## Data to use

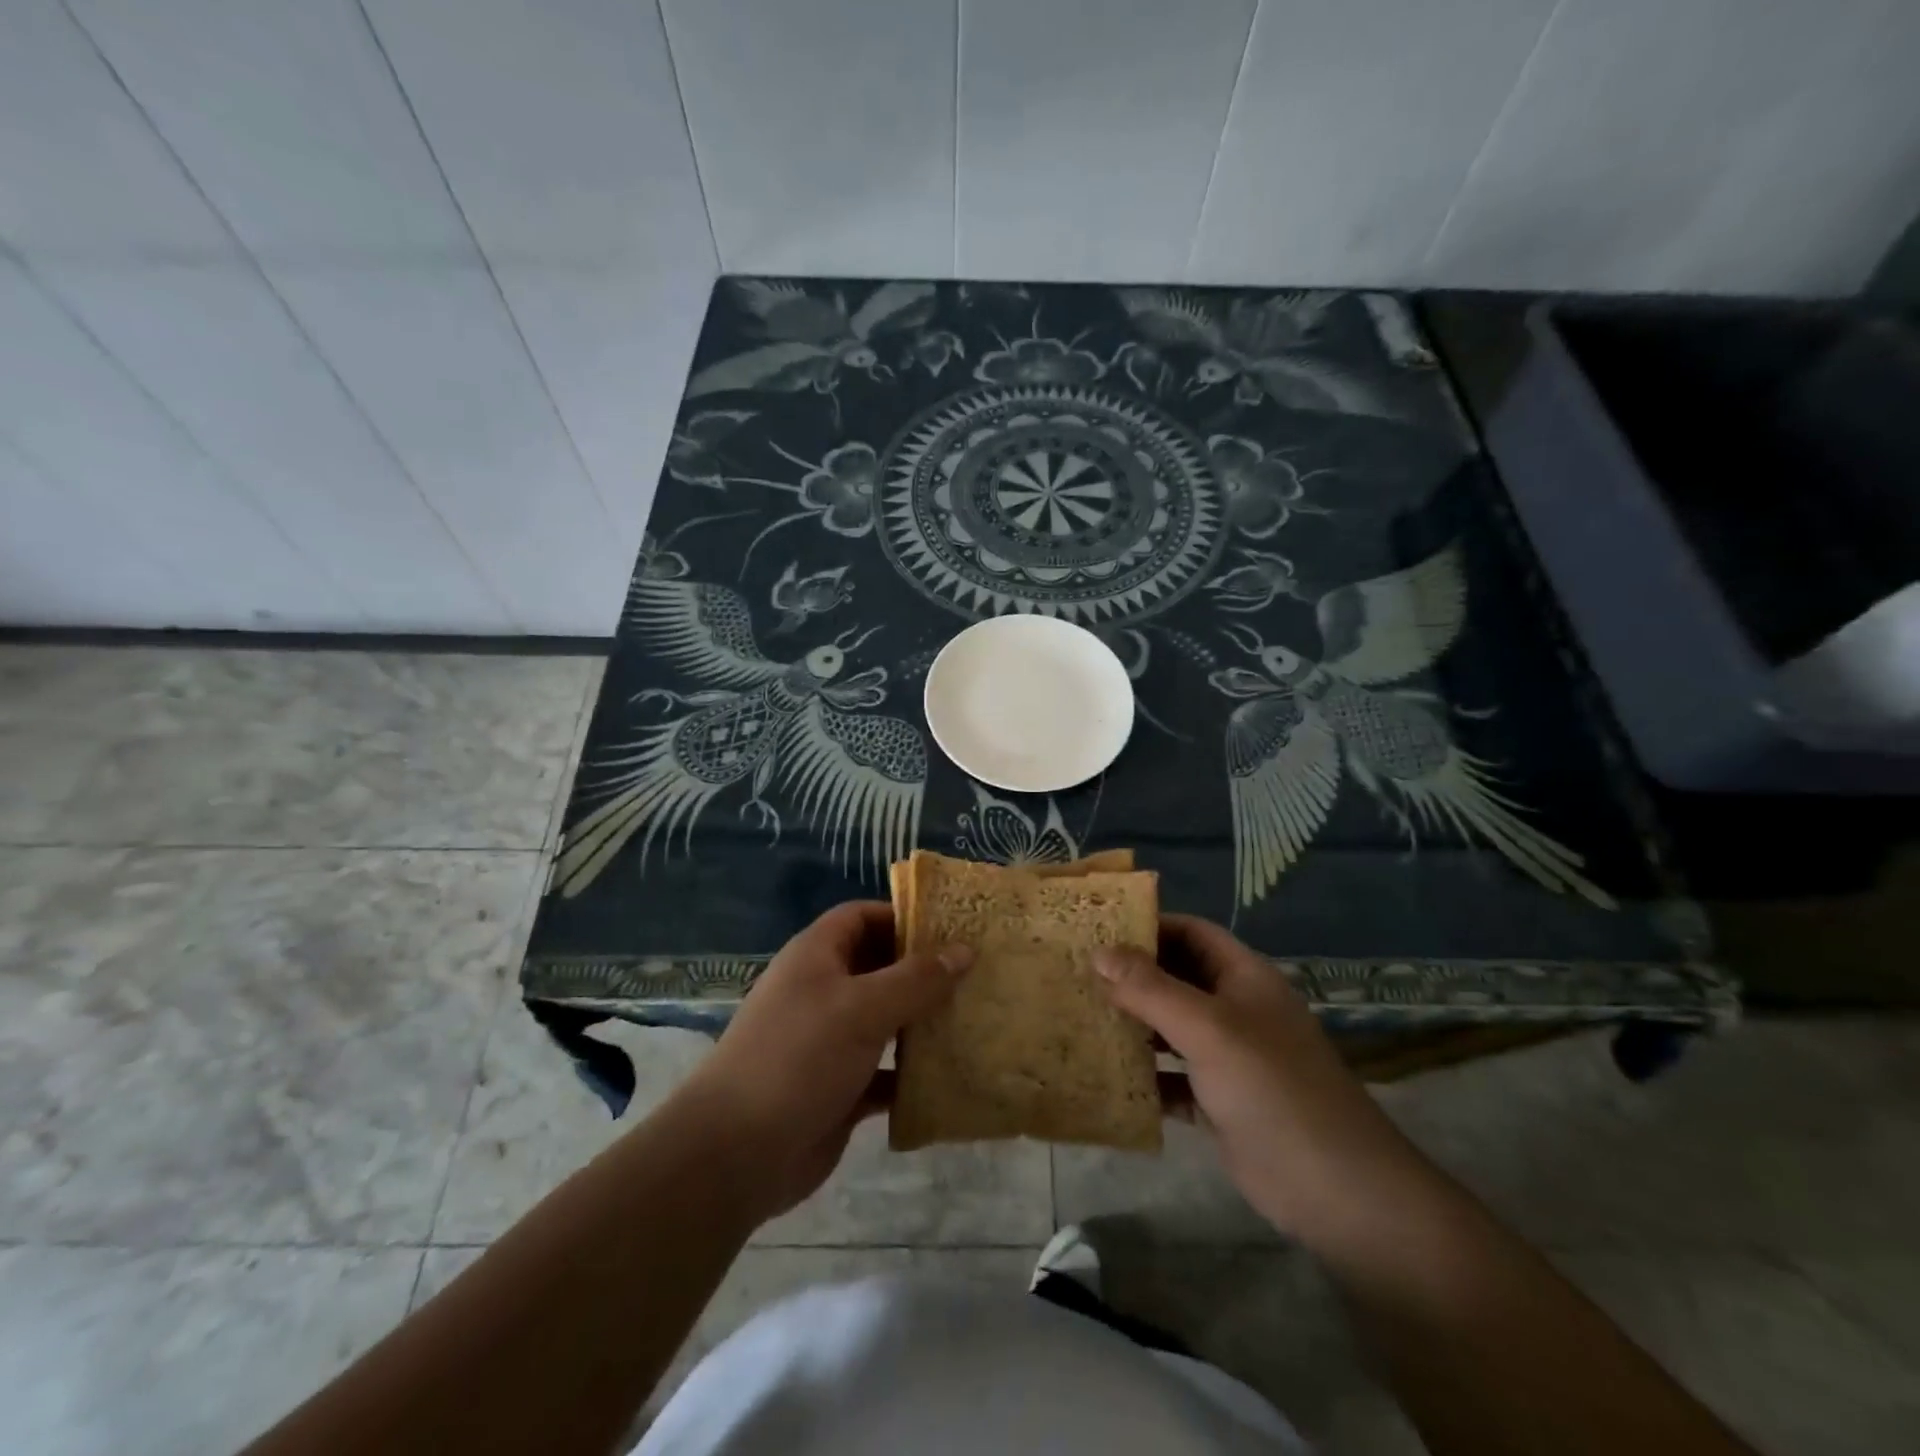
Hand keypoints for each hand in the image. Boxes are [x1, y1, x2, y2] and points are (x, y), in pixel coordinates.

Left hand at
* * *
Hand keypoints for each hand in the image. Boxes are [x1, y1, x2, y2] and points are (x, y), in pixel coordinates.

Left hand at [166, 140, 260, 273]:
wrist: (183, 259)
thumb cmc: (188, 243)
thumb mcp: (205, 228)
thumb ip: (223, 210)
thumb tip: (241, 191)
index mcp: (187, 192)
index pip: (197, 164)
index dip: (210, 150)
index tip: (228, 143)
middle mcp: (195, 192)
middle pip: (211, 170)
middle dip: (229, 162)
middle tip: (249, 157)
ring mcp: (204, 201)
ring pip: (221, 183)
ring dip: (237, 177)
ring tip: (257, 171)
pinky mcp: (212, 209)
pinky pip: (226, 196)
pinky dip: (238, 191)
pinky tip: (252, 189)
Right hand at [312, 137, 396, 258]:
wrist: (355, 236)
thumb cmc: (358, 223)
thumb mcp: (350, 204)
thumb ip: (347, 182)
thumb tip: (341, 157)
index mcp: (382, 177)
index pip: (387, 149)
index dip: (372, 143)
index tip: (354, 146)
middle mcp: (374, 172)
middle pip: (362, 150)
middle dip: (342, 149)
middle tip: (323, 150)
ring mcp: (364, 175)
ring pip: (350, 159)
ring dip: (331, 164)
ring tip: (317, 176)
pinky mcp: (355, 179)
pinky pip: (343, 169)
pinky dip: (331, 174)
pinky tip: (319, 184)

## Problem to work on
The response must hold only the lines above from the line with "pinky mcp: (212, 209)" through the line with "pinky tip: (319, 184)", each copied exactly, both ends kept.

## Reply
pinky mcp: (212, 209)
pinky pip: (226, 196)
pinky dip: (238, 191)
pinky tip: (252, 189)
Right hand at [312, 137, 396, 258]:
wrist: (355, 236)
thumb cmc: (358, 223)
thumb mcp: (350, 204)
thumb ip: (347, 182)
thumb tip: (341, 157)
index mcp: (382, 177)
index pip: (387, 149)
index dip: (372, 143)
index tip: (354, 146)
middle mcp: (374, 172)
middle pip: (362, 150)
middle dip: (342, 149)
middle tip: (323, 150)
ring mcp: (364, 175)
ring pip: (350, 159)
ring dip: (331, 164)
ring tip: (317, 176)
pinky mcp: (355, 179)
pinky pip: (343, 169)
pinky dip: (331, 174)
pinky tip: (319, 184)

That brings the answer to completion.